> [EXERCISE OBJECTIVE]: Please format the records below as a JSON list of strings, with one string for each line and no blank lines.

____

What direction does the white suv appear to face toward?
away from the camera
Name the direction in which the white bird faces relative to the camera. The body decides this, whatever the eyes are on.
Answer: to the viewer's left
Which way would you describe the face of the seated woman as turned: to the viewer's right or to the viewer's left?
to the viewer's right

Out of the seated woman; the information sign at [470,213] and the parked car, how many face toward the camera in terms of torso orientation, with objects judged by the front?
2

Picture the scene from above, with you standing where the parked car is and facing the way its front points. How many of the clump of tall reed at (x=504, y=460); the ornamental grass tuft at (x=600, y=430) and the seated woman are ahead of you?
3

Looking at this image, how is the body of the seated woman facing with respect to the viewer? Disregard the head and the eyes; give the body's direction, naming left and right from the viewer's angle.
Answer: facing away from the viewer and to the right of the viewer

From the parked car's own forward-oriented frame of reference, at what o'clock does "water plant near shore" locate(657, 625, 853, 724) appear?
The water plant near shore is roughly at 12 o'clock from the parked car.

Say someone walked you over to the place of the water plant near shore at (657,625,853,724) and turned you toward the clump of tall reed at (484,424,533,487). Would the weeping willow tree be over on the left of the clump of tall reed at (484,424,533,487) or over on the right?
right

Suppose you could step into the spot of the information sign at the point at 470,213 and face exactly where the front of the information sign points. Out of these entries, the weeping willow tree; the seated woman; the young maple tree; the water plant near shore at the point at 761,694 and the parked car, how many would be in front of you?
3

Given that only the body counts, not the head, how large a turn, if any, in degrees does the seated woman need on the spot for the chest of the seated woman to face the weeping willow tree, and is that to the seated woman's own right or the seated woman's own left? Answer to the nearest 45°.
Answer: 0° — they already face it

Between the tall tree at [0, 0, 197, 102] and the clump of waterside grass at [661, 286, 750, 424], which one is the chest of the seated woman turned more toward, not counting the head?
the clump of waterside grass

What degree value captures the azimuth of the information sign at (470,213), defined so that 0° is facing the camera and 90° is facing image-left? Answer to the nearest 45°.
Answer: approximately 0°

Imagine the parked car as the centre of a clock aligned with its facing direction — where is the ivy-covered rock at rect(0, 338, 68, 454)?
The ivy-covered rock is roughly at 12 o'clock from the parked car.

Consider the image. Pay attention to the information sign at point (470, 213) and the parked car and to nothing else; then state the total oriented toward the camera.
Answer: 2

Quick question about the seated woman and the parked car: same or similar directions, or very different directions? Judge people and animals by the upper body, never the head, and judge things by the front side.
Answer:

____

> [WRITTEN REPLY]:
[
  "What direction does the white suv appear to face toward?",
  "away from the camera",
  "Name the direction in which the white bird faces relative to the camera. The body decides this, whatever the eyes are on.",
  "Answer: to the viewer's left",
  "Which way would you describe the face of the seated woman as turned: to the viewer's right or to the viewer's left?",
  "to the viewer's right",
  "Out of the seated woman; the information sign at [470,213] and the parked car, how many face toward the camera in terms of torso orientation, with objects judged by the front?",
  "2",
  "Picture the scene from above, with you standing where the parked car is and facing the way its front points. How many of the clump of tall reed at (x=504, y=460); the ornamental grass tuft at (x=600, y=430) and the seated woman are ahead of you?",
  "3",
  "Looking at this image, how is the body of the seated woman facing with respect to the viewer? Disregard the head and the eyes; give the body's direction, naming left and right from the viewer's angle.",
  "Answer: facing away from the viewer and to the right of the viewer",
  "From the parked car's own forward-oriented frame of reference, at what o'clock does \"water plant near shore\" locate(657, 625, 853, 724) appear?",
  "The water plant near shore is roughly at 12 o'clock from the parked car.",
  "Say someone walked you over to the place of the water plant near shore at (657,625,853,724) and turned you toward the clump of tall reed at (484,424,533,487). Would the weeping willow tree be over on the left of the clump of tall reed at (484,424,533,487) or over on the right?",
  "right",
  "Suppose you could step into the spot of the information sign at the point at 470,213 and face exactly where the front of the information sign points. Out of these entries, the weeping willow tree; the seated woman; the young maple tree; the water plant near shore at the point at 761,694 and the parked car, how many would be in front of you?",
  "3",
  "Given that only the body counts, not the head, how large a turn, if any, in degrees does the seated woman need on the spot for the chest of the seated woman to face the weeping willow tree, and is that to the seated woman's own right or the seated woman's own left? Answer to the nearest 45°.",
  "Answer: 0° — they already face it",
  "Between the tall tree at [0, 0, 197, 102] and the clump of waterside grass at [661, 286, 750, 424], which one is the chest of the seated woman turned more toward, not counting the head?",
  "the clump of waterside grass",
  "What degree value captures the azimuth of the information sign at (470,213), defined so that 0° is facing the camera and 90° is facing image-left? Answer to the nearest 45°.",
  "Answer: approximately 0°",
  "Imagine the parked car as the centre of a clock aligned with its facing direction — where is the ivy-covered rock at rect(0, 338, 68, 454)?",
  "The ivy-covered rock is roughly at 12 o'clock from the parked car.",
  "Consider the image. Pay attention to the information sign at point (470, 213) and the parked car and to nothing else; then state the total oriented toward the camera.",
  "Answer: 2",
  "Quick question about the seated woman and the parked car: same or similar directions, or very different directions? Judge people and animals by the upper body, never the head, and judge things by the front side.",
  "Answer:"
]